L’un de ces « indés » est Rabak Lit, le bras littéraire de Projek Rabak, un collectif artistique de la ville d’Ipoh, au nord de la Malaisie, et dont les racines s’inscrivent dans la musique rock. Rabak Lit fut lancé en 2012 afin de maintenir en vie le collectif et de fournir un emploi et un revenu à ses membres. « Les ventes de livres dépassent celles des CD, donc je publie de plus en plus de livres. Notre objectif de départ avec Rabak Lit était de pouvoir nous concentrer sur la création artistique sans avoir à trimer dans des boulots à temps plein », explique l’un des fondateurs, Mohd Jayzuan.

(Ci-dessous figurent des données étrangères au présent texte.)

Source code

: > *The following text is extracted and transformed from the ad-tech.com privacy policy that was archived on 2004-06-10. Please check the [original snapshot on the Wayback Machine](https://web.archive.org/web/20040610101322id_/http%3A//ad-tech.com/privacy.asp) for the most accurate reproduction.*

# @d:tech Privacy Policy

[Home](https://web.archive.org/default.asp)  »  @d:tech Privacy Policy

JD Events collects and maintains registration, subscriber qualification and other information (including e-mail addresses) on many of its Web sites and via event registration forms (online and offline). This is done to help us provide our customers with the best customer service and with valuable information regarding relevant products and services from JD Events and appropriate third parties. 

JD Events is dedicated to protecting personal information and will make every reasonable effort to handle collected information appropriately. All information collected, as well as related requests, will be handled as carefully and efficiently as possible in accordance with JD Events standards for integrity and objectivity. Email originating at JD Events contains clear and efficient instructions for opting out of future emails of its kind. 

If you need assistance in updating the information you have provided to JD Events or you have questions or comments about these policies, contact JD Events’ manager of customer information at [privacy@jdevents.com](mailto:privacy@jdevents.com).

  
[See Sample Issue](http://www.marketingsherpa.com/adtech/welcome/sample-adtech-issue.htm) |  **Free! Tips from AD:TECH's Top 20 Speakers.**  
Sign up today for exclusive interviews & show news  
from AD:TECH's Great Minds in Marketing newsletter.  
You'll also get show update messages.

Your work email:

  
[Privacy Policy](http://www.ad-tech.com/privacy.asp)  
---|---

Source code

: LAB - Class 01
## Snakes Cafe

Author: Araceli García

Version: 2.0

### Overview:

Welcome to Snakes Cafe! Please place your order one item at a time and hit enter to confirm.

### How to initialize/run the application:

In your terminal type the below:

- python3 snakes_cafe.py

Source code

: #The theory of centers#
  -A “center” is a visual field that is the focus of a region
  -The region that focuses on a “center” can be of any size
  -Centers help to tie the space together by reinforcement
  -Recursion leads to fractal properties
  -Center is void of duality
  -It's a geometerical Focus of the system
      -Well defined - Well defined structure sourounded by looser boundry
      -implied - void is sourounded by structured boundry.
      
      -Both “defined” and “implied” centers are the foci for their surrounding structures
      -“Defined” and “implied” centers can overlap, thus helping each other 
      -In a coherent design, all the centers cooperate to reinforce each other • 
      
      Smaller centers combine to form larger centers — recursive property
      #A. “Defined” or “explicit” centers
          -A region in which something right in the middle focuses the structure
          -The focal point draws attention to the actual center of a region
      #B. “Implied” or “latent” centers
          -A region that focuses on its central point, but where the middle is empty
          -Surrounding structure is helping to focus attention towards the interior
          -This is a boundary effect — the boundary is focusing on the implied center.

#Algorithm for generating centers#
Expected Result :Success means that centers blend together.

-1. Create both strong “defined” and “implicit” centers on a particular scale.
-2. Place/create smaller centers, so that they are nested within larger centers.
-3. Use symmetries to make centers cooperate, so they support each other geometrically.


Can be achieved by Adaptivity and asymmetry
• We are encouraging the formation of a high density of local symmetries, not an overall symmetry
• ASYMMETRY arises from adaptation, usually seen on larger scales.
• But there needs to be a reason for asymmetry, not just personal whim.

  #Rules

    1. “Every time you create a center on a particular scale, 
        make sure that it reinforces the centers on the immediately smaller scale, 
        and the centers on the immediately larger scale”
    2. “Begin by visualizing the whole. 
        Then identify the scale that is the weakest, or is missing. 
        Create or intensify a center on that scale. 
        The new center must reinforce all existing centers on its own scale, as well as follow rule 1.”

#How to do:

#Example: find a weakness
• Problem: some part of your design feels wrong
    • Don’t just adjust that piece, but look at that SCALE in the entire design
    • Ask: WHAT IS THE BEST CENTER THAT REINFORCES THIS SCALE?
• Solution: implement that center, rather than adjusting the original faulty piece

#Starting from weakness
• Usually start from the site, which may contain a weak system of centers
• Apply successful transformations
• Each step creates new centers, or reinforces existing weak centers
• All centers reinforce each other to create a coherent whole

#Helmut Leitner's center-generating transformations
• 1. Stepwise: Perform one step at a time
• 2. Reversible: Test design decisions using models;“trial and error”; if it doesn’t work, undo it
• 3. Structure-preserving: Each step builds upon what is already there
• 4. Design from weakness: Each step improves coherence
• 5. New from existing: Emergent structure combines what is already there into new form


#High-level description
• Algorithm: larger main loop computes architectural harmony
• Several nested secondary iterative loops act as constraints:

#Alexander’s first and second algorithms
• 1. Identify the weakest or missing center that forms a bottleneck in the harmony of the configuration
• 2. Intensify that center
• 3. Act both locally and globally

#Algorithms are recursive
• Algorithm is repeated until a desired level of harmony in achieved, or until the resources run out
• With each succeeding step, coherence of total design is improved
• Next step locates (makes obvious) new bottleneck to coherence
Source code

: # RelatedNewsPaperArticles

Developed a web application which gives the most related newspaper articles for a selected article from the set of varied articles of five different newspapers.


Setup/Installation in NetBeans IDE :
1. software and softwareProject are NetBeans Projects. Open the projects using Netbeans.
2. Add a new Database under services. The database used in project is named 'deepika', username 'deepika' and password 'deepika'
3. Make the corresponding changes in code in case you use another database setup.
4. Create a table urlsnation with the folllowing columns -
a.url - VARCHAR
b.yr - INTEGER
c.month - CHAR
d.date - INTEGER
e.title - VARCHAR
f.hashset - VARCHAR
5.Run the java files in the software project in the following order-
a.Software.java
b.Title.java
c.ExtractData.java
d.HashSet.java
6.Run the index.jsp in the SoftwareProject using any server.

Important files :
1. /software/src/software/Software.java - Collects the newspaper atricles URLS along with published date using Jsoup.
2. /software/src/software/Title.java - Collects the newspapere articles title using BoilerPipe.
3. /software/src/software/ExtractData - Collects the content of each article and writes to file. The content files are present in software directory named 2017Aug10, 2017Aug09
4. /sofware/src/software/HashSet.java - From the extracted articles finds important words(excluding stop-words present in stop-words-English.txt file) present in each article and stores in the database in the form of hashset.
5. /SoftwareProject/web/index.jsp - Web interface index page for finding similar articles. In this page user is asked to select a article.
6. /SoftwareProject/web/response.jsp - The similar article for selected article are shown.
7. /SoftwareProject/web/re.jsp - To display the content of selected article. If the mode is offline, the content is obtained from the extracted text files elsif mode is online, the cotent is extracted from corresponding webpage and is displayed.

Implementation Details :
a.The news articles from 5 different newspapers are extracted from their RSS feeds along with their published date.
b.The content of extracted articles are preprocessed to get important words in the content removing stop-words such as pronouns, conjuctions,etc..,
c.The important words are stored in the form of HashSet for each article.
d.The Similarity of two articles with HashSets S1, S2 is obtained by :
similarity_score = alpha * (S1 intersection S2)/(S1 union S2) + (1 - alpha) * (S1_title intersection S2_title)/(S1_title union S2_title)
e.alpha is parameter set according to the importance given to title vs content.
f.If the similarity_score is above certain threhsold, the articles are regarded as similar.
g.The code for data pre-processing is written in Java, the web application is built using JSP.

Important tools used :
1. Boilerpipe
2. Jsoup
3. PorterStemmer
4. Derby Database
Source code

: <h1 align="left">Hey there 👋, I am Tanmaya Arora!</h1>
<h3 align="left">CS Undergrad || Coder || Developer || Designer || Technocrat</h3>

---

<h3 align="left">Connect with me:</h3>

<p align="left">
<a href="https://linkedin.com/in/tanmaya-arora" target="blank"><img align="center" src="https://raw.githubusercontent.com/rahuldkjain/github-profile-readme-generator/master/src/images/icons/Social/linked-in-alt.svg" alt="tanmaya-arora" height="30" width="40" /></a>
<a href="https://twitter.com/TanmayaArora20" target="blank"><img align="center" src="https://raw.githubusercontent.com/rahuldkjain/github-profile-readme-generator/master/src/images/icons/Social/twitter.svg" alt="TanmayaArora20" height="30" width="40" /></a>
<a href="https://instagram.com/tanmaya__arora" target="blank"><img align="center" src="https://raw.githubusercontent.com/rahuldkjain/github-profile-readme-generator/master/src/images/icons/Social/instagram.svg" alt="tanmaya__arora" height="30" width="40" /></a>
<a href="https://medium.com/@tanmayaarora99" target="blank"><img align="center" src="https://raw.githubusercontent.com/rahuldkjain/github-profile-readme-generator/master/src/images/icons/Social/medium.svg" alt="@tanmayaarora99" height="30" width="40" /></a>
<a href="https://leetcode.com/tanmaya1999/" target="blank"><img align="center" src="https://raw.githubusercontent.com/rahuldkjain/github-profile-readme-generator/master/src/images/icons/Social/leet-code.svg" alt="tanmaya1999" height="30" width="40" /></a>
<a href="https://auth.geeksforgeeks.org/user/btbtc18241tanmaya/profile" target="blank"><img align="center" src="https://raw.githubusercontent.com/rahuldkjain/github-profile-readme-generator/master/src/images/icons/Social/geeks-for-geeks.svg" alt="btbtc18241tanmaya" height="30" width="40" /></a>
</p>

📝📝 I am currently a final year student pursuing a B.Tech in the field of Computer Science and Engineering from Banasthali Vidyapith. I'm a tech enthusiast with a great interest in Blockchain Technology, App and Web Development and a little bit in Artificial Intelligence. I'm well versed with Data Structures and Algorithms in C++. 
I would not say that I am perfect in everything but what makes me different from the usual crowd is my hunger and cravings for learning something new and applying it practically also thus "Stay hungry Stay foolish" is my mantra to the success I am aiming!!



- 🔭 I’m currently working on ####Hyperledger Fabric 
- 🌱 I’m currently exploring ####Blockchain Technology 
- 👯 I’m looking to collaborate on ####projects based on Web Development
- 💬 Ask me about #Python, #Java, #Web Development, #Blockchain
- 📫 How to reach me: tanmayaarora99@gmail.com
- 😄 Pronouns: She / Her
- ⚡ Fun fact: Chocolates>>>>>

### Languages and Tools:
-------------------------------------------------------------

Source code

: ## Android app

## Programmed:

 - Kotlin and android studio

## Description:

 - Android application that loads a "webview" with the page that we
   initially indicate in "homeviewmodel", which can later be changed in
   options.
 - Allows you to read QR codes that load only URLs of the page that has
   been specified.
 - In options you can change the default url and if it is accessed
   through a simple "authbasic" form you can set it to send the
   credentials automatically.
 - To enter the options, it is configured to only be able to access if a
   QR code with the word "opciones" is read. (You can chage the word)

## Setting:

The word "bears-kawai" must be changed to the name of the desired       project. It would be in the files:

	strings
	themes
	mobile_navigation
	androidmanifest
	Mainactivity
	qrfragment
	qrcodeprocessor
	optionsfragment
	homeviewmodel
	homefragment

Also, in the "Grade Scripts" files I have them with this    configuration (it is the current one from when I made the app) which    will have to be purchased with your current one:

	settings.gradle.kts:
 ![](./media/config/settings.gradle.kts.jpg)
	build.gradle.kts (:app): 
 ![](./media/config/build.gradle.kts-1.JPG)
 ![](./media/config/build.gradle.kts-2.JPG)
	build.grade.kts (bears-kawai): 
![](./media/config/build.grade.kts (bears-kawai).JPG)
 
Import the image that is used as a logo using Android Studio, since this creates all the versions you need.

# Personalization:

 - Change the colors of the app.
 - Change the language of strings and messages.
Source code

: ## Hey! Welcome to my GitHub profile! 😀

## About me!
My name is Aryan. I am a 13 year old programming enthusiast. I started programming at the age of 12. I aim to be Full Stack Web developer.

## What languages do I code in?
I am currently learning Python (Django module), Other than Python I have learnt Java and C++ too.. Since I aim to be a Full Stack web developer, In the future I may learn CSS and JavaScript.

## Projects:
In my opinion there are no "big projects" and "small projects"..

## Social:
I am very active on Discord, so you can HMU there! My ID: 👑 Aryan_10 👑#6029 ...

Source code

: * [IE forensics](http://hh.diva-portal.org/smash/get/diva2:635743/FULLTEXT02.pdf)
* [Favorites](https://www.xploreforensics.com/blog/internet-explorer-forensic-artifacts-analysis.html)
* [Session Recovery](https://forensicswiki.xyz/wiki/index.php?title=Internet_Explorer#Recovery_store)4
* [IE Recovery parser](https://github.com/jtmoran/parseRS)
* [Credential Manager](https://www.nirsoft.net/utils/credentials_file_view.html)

La phase initiale du projet a vu la publication d’écrits de ce groupe d’amis d’Ipoh. Mais la sortie du recueil de poèmes Puisi Tepi Jalan de la chanteuse-compositrice Fynn Jamal aura marqué un vrai tournant. Le recueil s’est vendu à plus de 16 000 exemplaires en l’espace de deux ans, alertant ainsi le collectif sur le fort potentiel de leur petite entreprise.

« Fynn Jamal a fait basculer la poésie dans une autre dimension. C’est une artiste culte et une écrivain prolifique, et ses lectures sont prises d’assaut comme des concerts de rock », raconte l’éditeur et auteur Syafiq Faliq, dont le nom de plume est Sefa. Son propre recueil Melankolia Bisu, le premier, s’est vendu à plus de 1000 exemplaires en un mois.

Rabak Lit 2

@Tan Lee Kuen

Rabak Lit impose un processus de sélection stricte à ses auteurs et poètes, n’ayant publié que huit livres sur les quatre dernières années. En 2015, le collectif a décidé de passer la vitesse supérieure en prévoyant de publier six livres. Parmi eux se trouvent les écrits de Takahara Suiko, connue pour son groupe The Venopian Solitude, mais aussi ceux du blogueur Anwar Hadi, de Fathullah Luqman du groupe Infectious Maggots, et un carnet de voyage de Jayzuan.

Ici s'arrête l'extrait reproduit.